This is my freebie.
After a couple of days of wearing myself too thin, worrying about the future and dwelling on the past. Staying up too late and not following the habits that push me through, I have come to an impasse. Writing this paragraph has been a struggle, but I got it done.
I need to learn to say no.
I am tired, irritable and uninspired. Thankfully, I am eating well, and I have gotten my workout done. Those are my non-negotiables for today and the only reason why I haven’t collapsed. I felt much better after my workout, but not good enough. I am pushing hard against today and like every other day that I have pushed against in the past, it only pushes me back with much more force. Pushing against the day instead of flowing with it, always leads to more stress.
I am not present.
There are things I need to talk about, but I am not ready to be uncomfortable. Who is ever truly prepared to be uncomfortable? Unresolved thoughts will always follow you around, nipping at your heels like an angry dog. Is it finally time to take another leap of faith? I think so.

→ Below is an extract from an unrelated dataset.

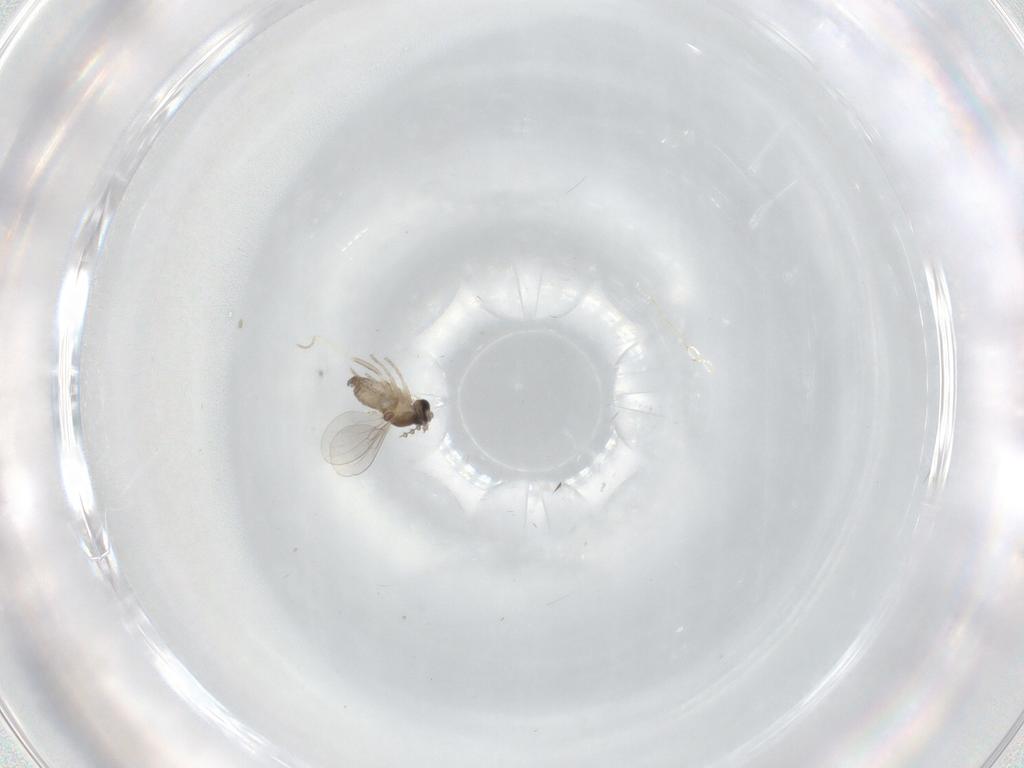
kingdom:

I get it, this is not my best blog post, but it is real. While 9 days out of 10 I am inspired to write, there are days like today that the words just don’t naturally come to me. The ideas don’t flow as I am just not learning from my experiences. I need to get myself back to present, say no, and take that new leap into the vast ocean of uncomfortable waters.
I’m sorry if my words are not inspiring today, please allow me this freebie.